EXERCISE REQUIREMENTS |
Find every line in the records below that holds the word "pixel", and copy each one.

INPUT MATERIAL |

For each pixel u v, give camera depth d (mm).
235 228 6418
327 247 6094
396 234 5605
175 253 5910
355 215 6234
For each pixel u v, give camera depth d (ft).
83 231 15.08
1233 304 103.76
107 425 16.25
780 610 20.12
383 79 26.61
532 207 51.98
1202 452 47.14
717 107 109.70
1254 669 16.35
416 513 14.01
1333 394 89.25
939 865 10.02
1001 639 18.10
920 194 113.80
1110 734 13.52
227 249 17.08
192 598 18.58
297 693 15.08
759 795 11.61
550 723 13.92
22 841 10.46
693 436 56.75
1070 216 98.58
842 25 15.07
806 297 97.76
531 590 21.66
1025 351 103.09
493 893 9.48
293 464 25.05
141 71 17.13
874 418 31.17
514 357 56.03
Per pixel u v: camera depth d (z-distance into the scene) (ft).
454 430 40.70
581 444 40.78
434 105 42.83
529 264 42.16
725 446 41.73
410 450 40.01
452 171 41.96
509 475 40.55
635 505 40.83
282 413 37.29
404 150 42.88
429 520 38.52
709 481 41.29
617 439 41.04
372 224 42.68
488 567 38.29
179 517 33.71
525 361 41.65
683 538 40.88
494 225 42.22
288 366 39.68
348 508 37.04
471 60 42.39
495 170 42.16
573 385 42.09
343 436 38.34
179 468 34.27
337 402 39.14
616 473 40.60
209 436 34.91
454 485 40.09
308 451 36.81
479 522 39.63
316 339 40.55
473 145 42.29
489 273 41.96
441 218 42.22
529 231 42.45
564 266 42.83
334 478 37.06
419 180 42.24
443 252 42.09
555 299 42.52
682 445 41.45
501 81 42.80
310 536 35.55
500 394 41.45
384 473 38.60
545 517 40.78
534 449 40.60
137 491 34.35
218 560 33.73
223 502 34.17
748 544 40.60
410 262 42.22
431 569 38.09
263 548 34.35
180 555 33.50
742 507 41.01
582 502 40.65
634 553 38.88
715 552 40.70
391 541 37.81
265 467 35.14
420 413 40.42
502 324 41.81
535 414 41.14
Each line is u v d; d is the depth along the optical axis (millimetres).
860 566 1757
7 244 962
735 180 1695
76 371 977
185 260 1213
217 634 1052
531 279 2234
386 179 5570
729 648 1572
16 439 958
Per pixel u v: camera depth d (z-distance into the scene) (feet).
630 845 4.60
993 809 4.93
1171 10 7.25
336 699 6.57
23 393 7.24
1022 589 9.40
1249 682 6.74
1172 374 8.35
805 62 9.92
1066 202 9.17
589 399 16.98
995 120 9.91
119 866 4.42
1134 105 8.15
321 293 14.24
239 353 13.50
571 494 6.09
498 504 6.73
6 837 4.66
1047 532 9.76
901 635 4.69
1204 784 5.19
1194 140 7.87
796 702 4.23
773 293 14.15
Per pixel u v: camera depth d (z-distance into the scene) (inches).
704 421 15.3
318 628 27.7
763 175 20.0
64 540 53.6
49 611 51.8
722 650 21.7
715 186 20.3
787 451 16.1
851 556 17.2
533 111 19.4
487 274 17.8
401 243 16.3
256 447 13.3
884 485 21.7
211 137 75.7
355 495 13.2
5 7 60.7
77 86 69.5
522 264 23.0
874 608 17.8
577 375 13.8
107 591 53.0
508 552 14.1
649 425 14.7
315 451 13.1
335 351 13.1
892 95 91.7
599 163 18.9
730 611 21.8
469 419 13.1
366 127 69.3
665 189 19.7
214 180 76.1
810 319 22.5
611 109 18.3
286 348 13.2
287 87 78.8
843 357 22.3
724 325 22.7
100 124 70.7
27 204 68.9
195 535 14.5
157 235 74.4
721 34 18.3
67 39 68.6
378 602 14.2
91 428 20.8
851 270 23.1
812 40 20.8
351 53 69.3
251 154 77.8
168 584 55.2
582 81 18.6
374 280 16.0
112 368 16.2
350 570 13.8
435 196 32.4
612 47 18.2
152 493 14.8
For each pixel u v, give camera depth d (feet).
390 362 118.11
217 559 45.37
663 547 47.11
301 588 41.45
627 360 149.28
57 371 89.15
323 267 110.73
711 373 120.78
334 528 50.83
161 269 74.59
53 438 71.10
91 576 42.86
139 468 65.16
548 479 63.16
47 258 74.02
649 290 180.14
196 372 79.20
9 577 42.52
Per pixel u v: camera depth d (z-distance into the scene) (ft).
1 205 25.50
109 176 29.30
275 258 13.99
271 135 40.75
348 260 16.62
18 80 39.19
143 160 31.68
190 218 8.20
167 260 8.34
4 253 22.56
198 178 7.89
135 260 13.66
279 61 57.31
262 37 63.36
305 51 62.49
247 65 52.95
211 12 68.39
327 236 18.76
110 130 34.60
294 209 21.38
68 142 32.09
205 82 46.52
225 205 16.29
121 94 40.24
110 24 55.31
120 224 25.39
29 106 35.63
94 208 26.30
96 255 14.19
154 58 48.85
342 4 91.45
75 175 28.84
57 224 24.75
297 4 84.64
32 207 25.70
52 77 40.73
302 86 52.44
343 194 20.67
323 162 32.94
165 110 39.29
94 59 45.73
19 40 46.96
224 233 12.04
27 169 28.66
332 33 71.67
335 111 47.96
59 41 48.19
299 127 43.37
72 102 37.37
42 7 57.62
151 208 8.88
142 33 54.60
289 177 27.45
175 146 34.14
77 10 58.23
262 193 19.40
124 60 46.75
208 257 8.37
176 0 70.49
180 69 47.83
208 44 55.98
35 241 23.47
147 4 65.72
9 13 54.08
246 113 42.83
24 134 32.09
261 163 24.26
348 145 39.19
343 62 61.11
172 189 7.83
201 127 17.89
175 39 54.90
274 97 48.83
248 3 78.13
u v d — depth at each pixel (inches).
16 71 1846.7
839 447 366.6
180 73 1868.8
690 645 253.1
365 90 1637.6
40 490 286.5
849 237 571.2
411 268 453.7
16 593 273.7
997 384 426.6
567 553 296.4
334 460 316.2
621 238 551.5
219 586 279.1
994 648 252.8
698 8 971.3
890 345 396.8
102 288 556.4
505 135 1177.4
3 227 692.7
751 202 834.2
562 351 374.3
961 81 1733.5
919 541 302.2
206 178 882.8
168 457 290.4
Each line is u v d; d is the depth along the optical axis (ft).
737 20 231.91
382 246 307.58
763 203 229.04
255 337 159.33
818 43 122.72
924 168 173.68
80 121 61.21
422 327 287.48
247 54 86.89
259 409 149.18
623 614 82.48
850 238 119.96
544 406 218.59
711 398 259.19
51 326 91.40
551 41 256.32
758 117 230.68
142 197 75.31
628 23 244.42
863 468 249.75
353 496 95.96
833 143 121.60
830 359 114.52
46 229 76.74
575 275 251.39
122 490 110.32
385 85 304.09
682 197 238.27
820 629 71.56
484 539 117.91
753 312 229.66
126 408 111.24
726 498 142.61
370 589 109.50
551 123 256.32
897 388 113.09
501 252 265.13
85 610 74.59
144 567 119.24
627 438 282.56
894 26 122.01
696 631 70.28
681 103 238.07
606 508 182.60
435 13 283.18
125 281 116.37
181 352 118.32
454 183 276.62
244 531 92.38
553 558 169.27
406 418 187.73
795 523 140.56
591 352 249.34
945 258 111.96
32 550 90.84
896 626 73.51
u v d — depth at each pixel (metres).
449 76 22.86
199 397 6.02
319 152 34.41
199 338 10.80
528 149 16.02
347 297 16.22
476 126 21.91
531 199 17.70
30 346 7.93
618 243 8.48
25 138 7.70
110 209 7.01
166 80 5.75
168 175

SOLVED PROBLEM |
For each pixel u v, give camera depth d (mm).
For each pixel u v, give camera depth d (ft).
Per pixel u v: camera depth d (z-distance into the scene) (ft).
Per pixel u v: camera depth d (z-distance into the scene) (feet).
Per pixel u v: camera depth d (z-distance into the scene) (inches).
For each pixel u v, give camera depth d (feet).
Per pixel u v: camera depth d (z-distance into the scene) (ft).
u v d — depth at each pixel (inches).
u v d — depth at each pixel (metres).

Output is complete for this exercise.